В шесть часов день за днём Слышен возглас: «Подъём!» Вьется низкий, белесый туман. И студенты идут В наступленье на грунт По росистой траве в котлован...

Это была песня, написанная нашим же студийцем из Дворца пионеров, Юрой Голубенским — первокурсником-юристом. То, что мы делали, наверняка никому не было нужно — да нам-то что было за дело, мы были молоды, веселы и на этих стройках чувствовали себя куда свободнее, нежели на лекциях о теории и практике партийной печати. В районе Лодейного Поля под надзором местных прорабов мы строили какие-то малюсенькие электростанции на крошечных речушках...
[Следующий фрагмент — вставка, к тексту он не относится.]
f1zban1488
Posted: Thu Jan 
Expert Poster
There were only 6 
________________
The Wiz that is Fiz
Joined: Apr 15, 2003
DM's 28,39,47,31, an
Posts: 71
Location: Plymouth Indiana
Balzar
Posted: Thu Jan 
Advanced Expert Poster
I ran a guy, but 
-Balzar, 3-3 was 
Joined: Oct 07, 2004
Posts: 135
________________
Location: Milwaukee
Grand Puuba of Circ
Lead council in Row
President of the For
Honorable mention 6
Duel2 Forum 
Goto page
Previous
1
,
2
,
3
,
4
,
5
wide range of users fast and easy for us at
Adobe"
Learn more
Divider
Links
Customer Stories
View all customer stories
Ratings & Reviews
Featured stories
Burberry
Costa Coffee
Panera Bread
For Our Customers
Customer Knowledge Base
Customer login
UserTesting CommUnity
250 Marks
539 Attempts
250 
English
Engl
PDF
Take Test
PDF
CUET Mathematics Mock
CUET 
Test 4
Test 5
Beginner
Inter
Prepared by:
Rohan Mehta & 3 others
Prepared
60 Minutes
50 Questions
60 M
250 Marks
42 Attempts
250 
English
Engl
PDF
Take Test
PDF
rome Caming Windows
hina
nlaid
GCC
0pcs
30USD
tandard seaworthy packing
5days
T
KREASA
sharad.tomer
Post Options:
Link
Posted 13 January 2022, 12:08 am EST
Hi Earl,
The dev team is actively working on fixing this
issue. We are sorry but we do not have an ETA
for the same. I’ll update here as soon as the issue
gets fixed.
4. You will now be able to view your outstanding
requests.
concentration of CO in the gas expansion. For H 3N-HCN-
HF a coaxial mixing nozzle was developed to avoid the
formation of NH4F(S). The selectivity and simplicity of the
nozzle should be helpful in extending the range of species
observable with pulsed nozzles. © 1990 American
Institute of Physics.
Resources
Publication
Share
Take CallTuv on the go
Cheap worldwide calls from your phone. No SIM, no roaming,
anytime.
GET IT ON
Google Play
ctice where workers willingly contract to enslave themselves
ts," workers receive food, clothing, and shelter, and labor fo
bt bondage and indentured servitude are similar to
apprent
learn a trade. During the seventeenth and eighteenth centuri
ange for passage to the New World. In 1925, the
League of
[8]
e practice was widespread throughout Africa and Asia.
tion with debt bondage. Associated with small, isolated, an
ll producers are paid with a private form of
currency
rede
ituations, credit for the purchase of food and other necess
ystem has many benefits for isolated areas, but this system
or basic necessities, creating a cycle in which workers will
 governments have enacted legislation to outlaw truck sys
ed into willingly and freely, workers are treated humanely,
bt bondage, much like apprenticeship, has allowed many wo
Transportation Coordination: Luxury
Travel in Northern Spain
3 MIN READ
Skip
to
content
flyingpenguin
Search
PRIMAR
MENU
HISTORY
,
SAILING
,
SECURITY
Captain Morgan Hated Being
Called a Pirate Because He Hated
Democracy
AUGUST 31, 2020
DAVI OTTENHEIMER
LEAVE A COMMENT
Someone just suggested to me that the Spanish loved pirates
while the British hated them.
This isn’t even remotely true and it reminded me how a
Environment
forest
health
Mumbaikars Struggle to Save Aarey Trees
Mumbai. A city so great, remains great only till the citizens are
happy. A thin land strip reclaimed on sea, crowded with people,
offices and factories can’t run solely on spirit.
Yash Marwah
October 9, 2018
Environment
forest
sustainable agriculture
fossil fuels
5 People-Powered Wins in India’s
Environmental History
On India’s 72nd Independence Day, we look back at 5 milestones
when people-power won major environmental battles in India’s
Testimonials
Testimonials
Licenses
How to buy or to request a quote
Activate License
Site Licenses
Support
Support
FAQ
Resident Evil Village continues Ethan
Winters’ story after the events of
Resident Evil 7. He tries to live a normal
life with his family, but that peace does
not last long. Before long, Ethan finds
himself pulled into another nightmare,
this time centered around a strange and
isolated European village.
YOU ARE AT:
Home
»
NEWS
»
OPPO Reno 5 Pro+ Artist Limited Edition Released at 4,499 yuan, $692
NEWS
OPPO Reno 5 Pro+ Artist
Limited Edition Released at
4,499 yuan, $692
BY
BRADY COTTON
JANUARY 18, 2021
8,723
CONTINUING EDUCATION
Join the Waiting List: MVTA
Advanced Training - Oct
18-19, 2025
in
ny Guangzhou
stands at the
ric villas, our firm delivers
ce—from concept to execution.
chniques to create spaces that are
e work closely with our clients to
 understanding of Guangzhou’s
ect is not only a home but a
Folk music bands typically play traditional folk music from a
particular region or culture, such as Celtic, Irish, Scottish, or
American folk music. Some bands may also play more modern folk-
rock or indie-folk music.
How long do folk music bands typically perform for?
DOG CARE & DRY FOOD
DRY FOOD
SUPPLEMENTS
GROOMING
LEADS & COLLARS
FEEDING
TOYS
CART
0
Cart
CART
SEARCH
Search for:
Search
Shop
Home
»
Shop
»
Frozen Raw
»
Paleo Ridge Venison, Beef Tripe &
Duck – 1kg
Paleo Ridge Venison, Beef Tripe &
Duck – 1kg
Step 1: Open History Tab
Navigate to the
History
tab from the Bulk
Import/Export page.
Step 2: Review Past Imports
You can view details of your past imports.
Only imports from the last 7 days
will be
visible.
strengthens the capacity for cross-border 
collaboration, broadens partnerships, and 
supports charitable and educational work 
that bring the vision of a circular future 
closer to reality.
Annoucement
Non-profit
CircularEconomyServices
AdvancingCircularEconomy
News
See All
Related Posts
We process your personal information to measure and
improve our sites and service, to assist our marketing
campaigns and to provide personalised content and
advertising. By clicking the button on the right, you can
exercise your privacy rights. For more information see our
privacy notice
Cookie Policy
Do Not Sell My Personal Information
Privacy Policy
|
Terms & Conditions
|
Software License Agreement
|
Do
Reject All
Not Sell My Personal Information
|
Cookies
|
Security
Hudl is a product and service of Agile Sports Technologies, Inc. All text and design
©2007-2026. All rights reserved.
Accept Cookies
Через несколько лет Медведковская ГЭС, которую мы тогда строили, поросла бурьяном: речка течет, трава растёт — всё пришло к тому, чем и было до нашего пришествия, только ряжи остались стоять.

Моей «общественной нагрузкой» была стенная газета «Филолог», про которую говорили: «Растянулася газета от клозета до клозета». Действительно, длина ее была не менее пятнадцати метров, выпускали мы ее каждую неделю. И всякий раз, когда ее разворачивали, толпы студентов обступали наш настенный орган.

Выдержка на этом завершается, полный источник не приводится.